Our Deportment eBook

This eBook from the Gutenberg Project consists of approximately 348 pages of information about Our Deportment.

Friendly letters of introduction should only be given to personal friends, introducing them, and only addressed to those with whom the writer has a strong personal friendship.  It is not only foolish, but positively dangerous to give such a letter to a person with whom the writer is but slightly acquainted, as you may thus give your countenance and endorsement to a person who will take advantage of your carelessness to bring you into embarrassing and mortifying positions.  Again, you should never address a letter of introduction to any but an intimate friend of long standing, and even then it should not be done, unless you are perfectly satisfied that the person you are to introduce will be an agreeable and congenial person for your friend to meet, as it would be very annoying to send to your friend a visitor who would prove to him disagreeable.  Even amongst friends of long standing such letters should be given very cautiously and sparingly.

The form of letters of introduction is given in the chapter on “Letter-writing.”


It is not necessary to deliver a friendly letter of introduction to a person who resides in another town.  It is better to send it to the person to whom it is directed, on your arrival, accompanied by your card of address.  If he wishes to comply with the request of his friend he will call upon you, and give you an invitation to visit him; circumstances, however, might render it exceedingly inconvenient, or impossible for the person to whom the letter is addressed, to call upon you; consequently a neglect to call need not be considered a mark of ill-breeding, though by some people it is so considered.  The person addressed must consult his own feelings in the matter, and while aiming to do what is right, he is not bound to sacrifice business or other important matters to attend to the entertainment of a friend’s friend.  In such a case he may send his own card to the address of the person bearing the letter of introduction, and the latter is at liberty to call upon him at his leisure.

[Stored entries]
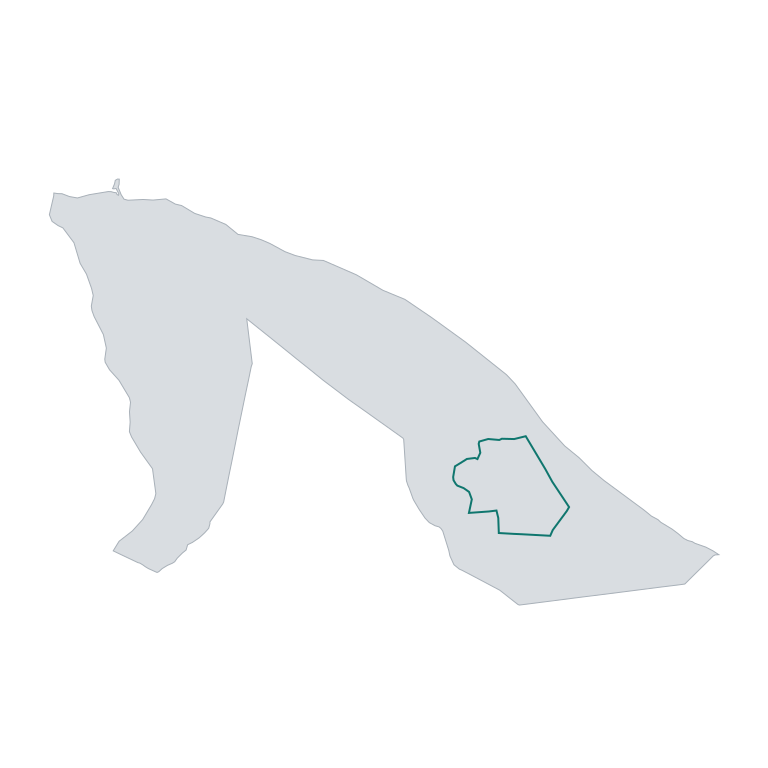 where Bay sits in Somalia, rotated 263°
{"feature_id": "SOM-2313", "entity_name": "Bay", "entity_type": "Region", "adm_level": 1, "iso_a3": "SOM", "parent_name": "Somalia", "parent_adm1": "", "projection": "mercator", "projection_center": [43.708, 2.69], "detail": "fine", "context": "in_parent", "style": "outline", "palette": "teal", "viewbox_px": 768, "rotation_deg": 263, "n_neighbors": 0, "source": "natural_earth", "source_scale": "10m", "svg_char_len": 2976}
<svg xmlns="http://www.w3.org/2000/svg" viewBox="0 0 768 768"><g transform="rotate(263 384 384)"><path d="M174.0,691.8L173.3,689.9L169.0,684.4L161.0,674.0L155.0,666.2L148.8,658.2L148.7,651.7L148.7,632.7L148.5,594.5L148.4,556.4L148.2,518.2L148.1,499.2L148.1,491.4L148.8,490.1L155.8,483.1L165.2,473.8L177.5,456.2L184.2,446.6L189.7,438.6L191.1,436.2L196.1,431.4L205.3,428.5L211.0,428.0L230.8,424.4L233.7,422.9L235.5,421.2L237.1,417.4L240.9,412.1L245.9,408.4L255.3,403.6L264.6,399.5L266.6,398.8L277.7,396.3L280.5,395.4L285.0,394.5L286.7,394.5L302.2,395.4L314.3,396.1L326.7,396.8L328.0,396.2L336.7,386.7L350.6,371.5L359.4,361.9L373.0,346.9L383.5,336.1L395.1,324.1L406.4,313.2L419.9,300.0L428.5,291.7L441.7,278.9L454.3,266.6L465.5,255.7L450.1,255.7L435.1,255.7L420.2,255.7L417.6,254.4L405.1,250.2L389.4,244.8L369.8,238.2L355.9,233.5L341.0,228.6L325.9,223.6L314.1,219.6L299.3,214.7L286.5,210.5L284.7,209.4L277.6,202.9L268.3,194.4L266.5,194.2L262.1,192.4L258.1,187.8L253.9,181.9L250.1,174.5L248.4,169.5L243.3,167.3L240.9,163.4L236.3,157.5L233.1,154.6L231.9,152.1L230.4,147.0L227.8,141.3L225.3,137.8L224.7,136.4L224.8,135.4L229.5,127.7L231.6,125.0L234.0,122.4L236.0,119.8L236.7,118.0L242.4,109.0L247.4,101.1L251.4,94.9L260.2,101.9L268.8,116.3L278.8,127.9L292.6,138.6L298.1,142.3L303.0,144.2L328.1,143.9L346.0,134.1L362.2,127.0L367.7,125.5L377.1,127.4L387.5,128.0L396.8,130.2L401.5,129.6L420.0,121.4L431.6,113.3L439.6,109.9L442.7,109.9L453.5,112.8L467.3,111.5L486.3,104.5L492.4,103.1L497.0,103.0L507.3,106.2L508.9,106.0L514.5,105.4L529.3,102.1L540.8,97.1L562.0,93.5L578.1,84.3L580.9,79.9L585.8,74.4L592.8,72.5L610.9,79.1L613.8,79.6L612.7,83.5L612.1,87.6L608.4,94.6L606.0,102.4L607.8,114.4L608.6,133.7L608.2,136.5L607.0,139.3L606.5,141.5L604.5,142.2L603.7,143.5L605.1,144.0L610.7,141.9L610.6,139.6L611.0,138.4L615.6,141.0L618.9,142.1L619.9,144.5L619.6,146.2L614.4,145.4L611.7,144.1L603.9,146.2L599.1,148.5L597.6,152.3L596.5,167.4L594.7,177.2L594.3,190.2L588.0,198.8L585.8,204.8L576.4,216.9L571.5,227.3L569.9,232.3L561.6,246.5L550.3,257.3L546.2,271.1L542.1,279.8L537.5,287.7L527.5,301.7L522.4,311.4L515.9,328.2L514.0,338.9L495.8,369.8L477.1,394.4L465.4,415.1L444.4,439.1L415.7,470.0L378.3,506.7L368.1,514.2L327.1,536.8L300.5,555.8L287.0,568.7L272.7,579.9L261.4,590.6L227.2,626.7L223.7,630.1L220.3,633.3L216.0,639.4L213.0,641.9L204.9,652.2L199.8,657.5L194.1,662.8L191.6,666.5L189.9,670.8L188.0,673.2L182.9,683.5L178.3,690.2L173.8,695.5L174.0,691.8Z" fill="#d9dde1" stroke="#a8b0b8" stroke-width="1"/><path d="M283.2,441.3L293.6,444.4L298.6,455.3L299.5,457.1L299.5,465.3L298.1,467.6L304.0,471.2L313.1,470.7L315.3,471.6L316.7,480.7L314.4,491.6L315.3,494.3L313.5,506.5L314.9,518.3L280.0,533.7L266.5,539.1L254.7,545.0L239.3,552.7L235.7,550.0L218.5,533.7L213.1,530.5L218.1,502.4L219.4,494.7L222.1,479.8L237.1,481.1L244.7,480.2L244.7,472.5L245.7,452.6L258.8,457.1L266.5,455.3L271.0,450.3L274.2,444.4L276.0,443.1L280.0,441.3L283.2,441.3Z" fill="none" stroke="#0f766e" stroke-width="2"/></g></svg>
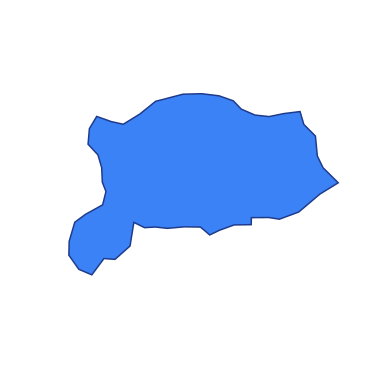 Lakatameia, Nicosia, Cyprus, rotated 121°
{"feature_id": "46923920B42994337546292", "entity_name": "Lakatameia", "entity_type": "district", "adm_level": 2, "iso_a3": "CYP", "parent_name": "Cyprus", "parent_adm1": "Nicosia", "projection": "robinson", "projection_center": [33.31, 35.116], "detail": "fine", "context": "isolated", "style": "filled", "palette": "blue", "viewbox_px": 384, "rotation_deg": 121, "n_neighbors": 0, "source": "geoboundaries", "source_scale": "gbopen_adm2", "svg_char_len": 779}
<svg xmlns="http://www.w3.org/2000/svg" viewBox="0 0 384 384"><g transform="rotate(121 192 192)"><path d="M108.8,71.4L103.7,92.2L96.6,103.1L80.5,115.0L76.5,130.9L68.7,139.4L67.4,140.8L77.5,153.7L87.6,164.7L93.6,177.6L95.6,192.5L92.6,203.4L95.6,218.3L102.7,234.2L112.8,250.1L133.0,269.9L152.1,276.9L169.3,285.8L173.3,297.7L176.3,312.6L190.5,312.6L204.6,305.7L208.6,291.8L217.7,281.9L229.8,273.9L235.9,266.0L249.0,262.0L266.2,271.9L278.3,276.9L297.5,271.9L309.6,265.0L316.6,249.1L314.6,235.2L294.4,233.2L289.4,223.3L270.2,217.3L248.0,226.2L247.0,214.3L240.9,205.4L235.9,194.5L225.8,180.6L217.7,166.7L219.7,154.7L210.7,148.8L198.5,138.9L189.5,124.4L183.4,127.9L174.3,113.0L170.3,103.1L154.2,90.2L127.9,81.3L108.8,71.4Z" fill="#3b82f6" stroke="#1e3a8a" stroke-width="1.5"/></g></svg>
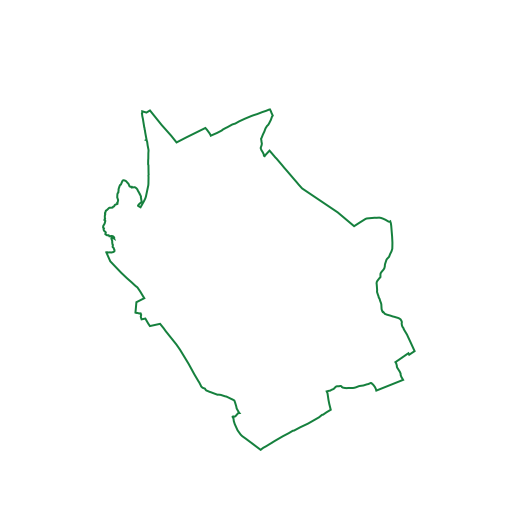 Romani, Neamt, Romania, rotated 328°
{"feature_id": "2599482B46958665010452", "entity_name": "Romani", "entity_type": "district", "adm_level": 2, "iso_a3": "ROU", "parent_name": "Romania", "parent_adm1": "Neamt", "projection": "natural_earth1", "projection_center": [26.711, 46.815], "detail": "fine", "context": "isolated", "style": "outline", "palette": "green", "viewbox_px": 512, "rotation_deg": 328, "n_neighbors": 0, "source": "geoboundaries", "source_scale": "gbopen_adm2", "svg_char_len": 6109}
<svg xmlns="http://www.w3.org/2000/svg" viewBox="0 0 512 512"><g transform="rotate(328 256 256)"><path d="M340.1,420.7L341.5,409.9L342.0,405.7L342.4,402.7L342.5,396.7L342.5,396.4L342.7,396.0L342.8,395.3L342.7,393.9L342.8,393.1L343.0,392.2L343.7,390.5L344.4,389.7L344.6,389.4L344.8,389.0L345.0,387.8L345.0,386.3L344.7,385.6L344.1,384.4L343.4,383.5L342.3,382.3L341.2,381.0L339.9,379.7L338.4,377.8L335.9,375.1L334.6,373.3L334.3,370.8L333.8,370.7L333.9,369.2L334.4,367.5L336.6,363.5L337.0,362.4L337.6,359.4L338.0,358.2L338.1,357.6L338.1,356.3L338.6,354.9L338.8,353.8L339.5,350.9L339.9,350.1L340.6,349.2L342.3,346.0L343.3,344.1L343.8,343.0L344.6,342.1L345.3,341.6L346.5,341.1L349.2,340.1L350.1,340.0L350.7,339.3L351.6,337.8L352.4,336.8L353.8,336.1L356.9,335.1L358.2,334.5L359.7,333.1L360.4,332.1L361.2,331.2L364.2,328.7L364.7,328.3L365.6,327.9L368.4,327.2L370.8,325.4L373.3,323.9L375.4,322.1L376.8,320.0L378.8,316.9L381.7,311.7L386.7,302.0L387.8,299.5L387.9,298.7L388.2,297.8L387.6,297.8L387.0,297.4L386.6,297.0L385.0,293.9L383.4,291.5L382.2,290.0L380.9,288.8L380.2,288.4L378.3,287.4L377.0,286.5L369.9,282.9L368.6,282.6L361.9,282.6L355.0,282.7L348.4,262.3L330.9,223.1L330.0,218.0L329.6,215.0L328.8,209.9L327.6,201.8L326.7,196.2L326.2,192.2L326.0,191.0L325.0,184.2L324.6,182.6L324.3,180.3L324.1,179.2L324.0,178.3L323.3,173.8L317.8,175.3L316.4,175.8L316.2,175.9L315.9,175.4L315.9,175.1L316.0,174.8L316.3,174.1L316.5,173.7L316.7,171.4L316.7,169.0L317.1,167.1L317.3,166.8L319.7,164.8L320.4,163.9L320.7,163.5L321.1,162.2L321.6,161.3L322.4,159.3L323.3,158.8L326.3,156.6L329.0,154.9L331.7,152.8L334.2,151.6L336.0,151.2L337.5,150.4L340.8,148.4L343.4,146.3L344.6,145.8L345.0,142.6L345.3,141.3L345.5,139.1L345.2,139.0L344.8,138.8L341.3,138.2L337.7,137.3L332.3,136.3L328.5,135.3L326.1,134.8L319.4,133.7L313.1,132.9L308.6,132.7L305.7,131.9L299.9,131.6L298.2,131.4L295.2,131.2L294.4,131.2L294.1,131.4L293.2,131.4L288.2,131.0L281.4,130.0L281.6,129.1L281.6,127.0L281.3,123.1L280.9,120.6L259.9,118.5L248.8,117.6L247.8,109.0L245.4,94.9L243.2,76.4L239.1,76.3L236.2,73.0L235.3,74.4L235.0,74.7L234.8,74.7L234.6,75.2L233.7,77.1L232.7,79.9L231.8,82.0L229.4,87.7L229.3,88.3L229.1,88.7L228.7,89.5L228.3,90.8L227.6,92.3L226.8,94.3L224.8,99.4L224.4,99.4L224.2,99.4L224.6,100.0L224.5,100.3L224.2,101.5L222.7,104.8L221.2,108.7L220.7,109.7L219.3,111.6L216.1,116.6L215.6,117.2L213.2,120.9L213.0,121.3L212.9,122.0L208.7,128.9L208.1,130.1L207.8,130.3L207.3,130.9L206.7,132.1L203.0,137.8L202.1,139.0L194.1,147.3L192.5,148.6L190.1,150.1L183.9,153.5L182.6,151.1L182.6,150.9L182.7,150.7L183.9,150.2L185.2,149.9L186.9,149.7L187.4,149.5L187.9,149.0L188.2,148.5L188.7,147.0L189.0,146.5L189.4,145.3L189.9,144.7L190.1,143.6L190.2,143.3L190.1,142.1L190.4,141.6L190.4,141.0L190.3,140.4L190.3,139.9L190.5,139.4L190.4,138.0L190.7,136.7L190.5,135.6L190.5,135.3L190.0,134.0L189.6,133.4L187.0,132.1L187.3,131.5L186.1,130.7L186.0,130.4L185.7,129.9L186.1,127.2L186.0,126.6L185.7,125.3L185.6,124.3L185.4,123.6L185.2,123.1L184.3,122.0L183.9,121.6L183.2,121.4L182.9,121.4L182.0,121.9L179.6,123.6L179.3,123.8L178.3,123.8L176.8,124.8L176.4,125.3L175.6,125.8L174.4,127.1L174.0,127.9L173.4,128.4L173.0,129.1L172.3,129.4L172.1,129.4L171.6,129.8L171.3,130.0L169.4,132.7L168.7,135.5L167.2,137.1L166.5,137.3L166.3,138.2L166.1,138.4L163.8,137.9L163.1,138.0L162.2,138.6L161.8,138.7L160.9,138.5L160.0,138.9L158.2,138.0L157.5,137.5L156.8,137.4L154.0,138.0L152.7,138.0L152.2,138.4L152.0,138.8L151.1,139.2L150.8,139.5L150.5,139.9L150.6,140.1L150.5,140.4L150.1,140.6L150.0,141.0L149.1,141.8L148.7,142.4L148.3,143.2L148.1,143.4L147.9,143.7L147.8,144.3L147.5,144.4L146.7,145.0L147.0,145.3L146.8,146.4L144.8,148.3L142.5,149.5L141.7,150.4L141.4,151.0L141.5,151.5L141.7,152.0L141.0,152.5L140.7,153.0L140.6,153.6L140.6,154.5L140.9,155.3L141.1,155.9L141.1,156.4L141.0,156.6L140.1,157.3L139.8,157.7L140.5,159.3L140.9,159.7L141.5,159.9L142.0,160.3L142.1,160.7L142.1,161.6L144.2,162.5L145.1,163.4L145.5,164.7L145.4,165.4L145.0,165.6L144.9,166.1L144.5,165.3L143.8,164.2L143.1,164.0L142.6,164.6L142.3,166.0L142.0,167.1L141.2,168.4L140.5,170.0L140.5,170.8L139.3,172.2L139.2,172.7L139.5,173.5L139.5,174.1L139.2,175.0L139.2,175.7L138.7,176.7L138.3,177.0L137.0,177.0L135.0,176.3L134.1,175.5L132.8,174.9L131.6,173.8L131.0,173.6L129.6,183.3L132.8,198.8L134.8,206.5L136.6,212.5L137.6,216.3L138.1,218.0L138.6,219.2L138.8,219.9L139.0,224.7L138.9,229.7L138.9,231.7L138.9,232.6L130.1,231.8L123.8,240.1L124.0,240.3L124.1,240.6L124.5,241.0L124.9,241.2L125.3,241.5L125.9,242.2L126.6,242.9L127.5,243.3L127.8,243.7L127.4,244.3L127.4,245.1L126.3,246.2L126.1,246.4L126.0,246.9L125.8,247.4L125.4,249.1L129.0,250.4L128.8,256.0L128.9,259.2L138.7,262.7L139.4,268.4L139.6,271.9L141.6,288.9L141.9,295.2L141.7,311.7L141.0,323.7L140.8,332.3L140.9,333.1L140.7,334.4L140.7,335.1L140.6,336.1L140.4,337.6L140.7,338.9L141.0,339.6L142.4,341.4L142.4,342.8L142.6,343.7L144.2,345.9L144.4,346.3L145.6,347.7L147.1,349.7L149.8,353.2L151.0,353.9L152.5,355.1L155.5,358.7L156.4,359.5L160.6,366.2L161.0,367.0L161.0,367.4L160.6,369.2L159.6,372.9L158.8,375.1L158.6,379.5L158.7,380.4L157.9,380.0L157.3,379.9L153.6,381.0L152.7,380.9L152.1,380.3L151.5,379.9L151.2,379.9L150.9,380.0L150.8,381.7L150.5,382.5L149.7,384.2L148.9,387.3L148.0,394.1L148.1,395.6L148.3,398.9L148.5,400.1L148.9,401.6L150.6,405.7L157.2,422.8L160.6,422.5L163.4,422.7L174.5,422.8L183.4,423.1L189.8,423.6L194.6,423.7L195.7,424.2L202.9,424.7L211.3,425.7L224.0,426.2L227.8,425.7L228.8,426.1L233.0,425.9L237.9,426.0L239.7,420.4L241.1,416.7L243.9,410.3L244.2,408.3L246.2,408.9L247.6,409.5L249.0,409.5L251.4,409.9L254.2,409.2L254.9,409.2L255.7,409.4L257.5,410.5L258.6,410.9L259.1,411.3L259.4,411.9L259.4,412.7L259.9,413.6L261.4,415.0L262.7,416.0L264.8,417.1L267.9,419.1L269.1,419.7L271.0,420.3L274.2,420.9L275.1,421.2L278.4,422.7L282.0,423.6L283.3,424.1L286.1,424.5L286.3,424.7L286.6,425.1L286.8,426.2L287.1,426.9L287.3,428.5L287.4,430.2L287.2,432.1L286.7,433.9L315.1,439.0L315.2,435.6L315.6,433.6L316.3,432.4L316.6,430.5L316.6,425.4L316.8,424.5L317.3,423.7L318.0,421.3L318.0,419.9L333.7,419.2L333.6,420.9L340.1,420.7Z" fill="none" stroke="#15803d" stroke-width="2"/></g></svg>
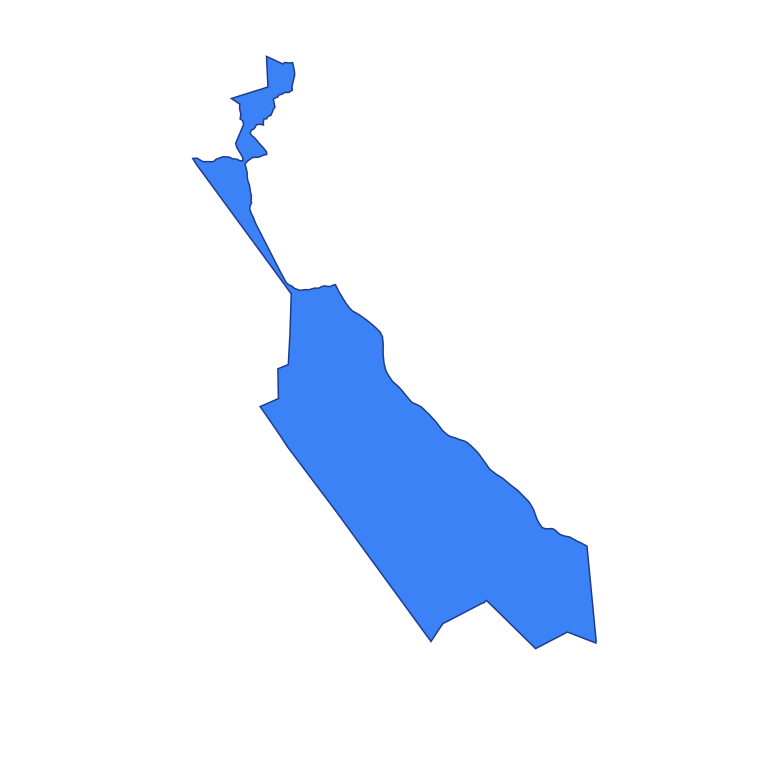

Exercises to complete:
**a)** In the etiquette passage, what should accompany a letter of introduction sent to someone in another town on arrival?
**b)** Write a continuation of the etiquette passage on letters of introduction, beginning after its final sentence.

Responses to the tasks:
**a)** Your card of address.

**b)**
In Europe it is the custom for a person with a letter of introduction to make the first call, but in this country we think that a stranger should never be made to feel that he is begging our attention, and that it is indelicate for him to intrude until he is positive that his company would be agreeable.  Consequently, if it is your wish and in your power to welcome any one recommended to you by letter from a friend, or to show your regard for your friend’s friend, you must call upon him with all possible dispatch, after you receive his letter of introduction, and give him as hospitable a reception and entertainment as it is possible to give, and such as you would be pleased to receive were you in his place.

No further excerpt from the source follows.